◆ **Job**:
Below are some entries. Count the lines where "June" appears and state only that number.

◆ **Source material**:
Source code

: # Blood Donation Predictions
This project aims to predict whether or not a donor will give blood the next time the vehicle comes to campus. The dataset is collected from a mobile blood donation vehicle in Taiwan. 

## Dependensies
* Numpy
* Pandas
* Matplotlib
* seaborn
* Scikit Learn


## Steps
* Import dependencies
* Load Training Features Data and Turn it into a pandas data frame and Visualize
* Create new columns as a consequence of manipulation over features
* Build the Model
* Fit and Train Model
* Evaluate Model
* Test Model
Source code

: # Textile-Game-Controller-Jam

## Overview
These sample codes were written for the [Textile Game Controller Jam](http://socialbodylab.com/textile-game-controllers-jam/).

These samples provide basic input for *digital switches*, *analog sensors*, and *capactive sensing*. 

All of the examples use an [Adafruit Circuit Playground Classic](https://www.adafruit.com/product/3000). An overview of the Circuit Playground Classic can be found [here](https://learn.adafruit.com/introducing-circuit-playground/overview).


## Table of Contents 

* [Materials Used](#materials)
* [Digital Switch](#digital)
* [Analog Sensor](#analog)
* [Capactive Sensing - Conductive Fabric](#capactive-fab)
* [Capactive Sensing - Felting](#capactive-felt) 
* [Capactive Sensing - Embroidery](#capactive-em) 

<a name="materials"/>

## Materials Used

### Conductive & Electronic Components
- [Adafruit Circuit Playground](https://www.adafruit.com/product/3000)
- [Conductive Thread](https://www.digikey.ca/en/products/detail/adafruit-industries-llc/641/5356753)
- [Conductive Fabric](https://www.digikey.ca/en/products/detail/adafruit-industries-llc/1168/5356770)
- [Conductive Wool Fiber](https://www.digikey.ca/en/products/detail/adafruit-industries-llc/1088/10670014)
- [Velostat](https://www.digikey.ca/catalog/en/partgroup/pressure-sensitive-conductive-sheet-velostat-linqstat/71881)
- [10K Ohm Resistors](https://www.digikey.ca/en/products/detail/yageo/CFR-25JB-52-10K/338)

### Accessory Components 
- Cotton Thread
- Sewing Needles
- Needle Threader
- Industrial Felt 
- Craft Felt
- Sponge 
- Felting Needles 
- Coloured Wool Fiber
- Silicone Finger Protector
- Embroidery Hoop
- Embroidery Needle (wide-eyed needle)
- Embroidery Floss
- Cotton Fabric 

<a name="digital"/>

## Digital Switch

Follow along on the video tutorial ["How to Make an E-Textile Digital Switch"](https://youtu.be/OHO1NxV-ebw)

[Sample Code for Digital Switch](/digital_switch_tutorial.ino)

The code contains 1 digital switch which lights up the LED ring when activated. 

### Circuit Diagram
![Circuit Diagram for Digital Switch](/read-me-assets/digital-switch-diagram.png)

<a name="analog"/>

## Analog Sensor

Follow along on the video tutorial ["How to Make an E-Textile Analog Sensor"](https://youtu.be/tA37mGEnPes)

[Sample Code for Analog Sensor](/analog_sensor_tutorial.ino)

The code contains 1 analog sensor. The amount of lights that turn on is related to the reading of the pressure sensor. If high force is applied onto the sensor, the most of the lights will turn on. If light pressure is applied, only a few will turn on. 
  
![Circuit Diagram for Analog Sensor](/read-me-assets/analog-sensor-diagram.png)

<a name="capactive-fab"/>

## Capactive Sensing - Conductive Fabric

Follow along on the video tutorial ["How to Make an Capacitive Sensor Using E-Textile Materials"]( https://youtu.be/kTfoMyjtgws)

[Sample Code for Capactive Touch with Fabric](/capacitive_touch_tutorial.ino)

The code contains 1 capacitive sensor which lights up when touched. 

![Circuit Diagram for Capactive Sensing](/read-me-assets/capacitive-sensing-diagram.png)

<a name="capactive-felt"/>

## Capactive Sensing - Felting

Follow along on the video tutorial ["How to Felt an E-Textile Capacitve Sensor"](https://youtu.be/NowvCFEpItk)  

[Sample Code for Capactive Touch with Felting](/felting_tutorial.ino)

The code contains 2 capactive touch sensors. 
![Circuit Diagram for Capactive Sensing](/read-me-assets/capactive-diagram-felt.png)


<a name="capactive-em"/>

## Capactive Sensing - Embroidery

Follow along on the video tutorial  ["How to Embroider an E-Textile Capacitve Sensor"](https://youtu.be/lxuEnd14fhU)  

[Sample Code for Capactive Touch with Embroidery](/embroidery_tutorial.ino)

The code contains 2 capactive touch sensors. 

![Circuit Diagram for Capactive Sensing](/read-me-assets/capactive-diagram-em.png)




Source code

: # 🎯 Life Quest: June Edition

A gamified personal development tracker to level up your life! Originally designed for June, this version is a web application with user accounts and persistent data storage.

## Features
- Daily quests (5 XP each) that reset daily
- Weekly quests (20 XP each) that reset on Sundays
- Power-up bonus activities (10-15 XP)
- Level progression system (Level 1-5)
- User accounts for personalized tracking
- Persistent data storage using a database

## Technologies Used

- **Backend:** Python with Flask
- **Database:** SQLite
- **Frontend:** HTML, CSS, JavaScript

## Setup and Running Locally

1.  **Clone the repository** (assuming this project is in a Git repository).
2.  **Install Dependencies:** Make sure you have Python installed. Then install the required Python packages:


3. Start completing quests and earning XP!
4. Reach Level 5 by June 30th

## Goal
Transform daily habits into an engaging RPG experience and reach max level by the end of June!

◆ **Answer**:
4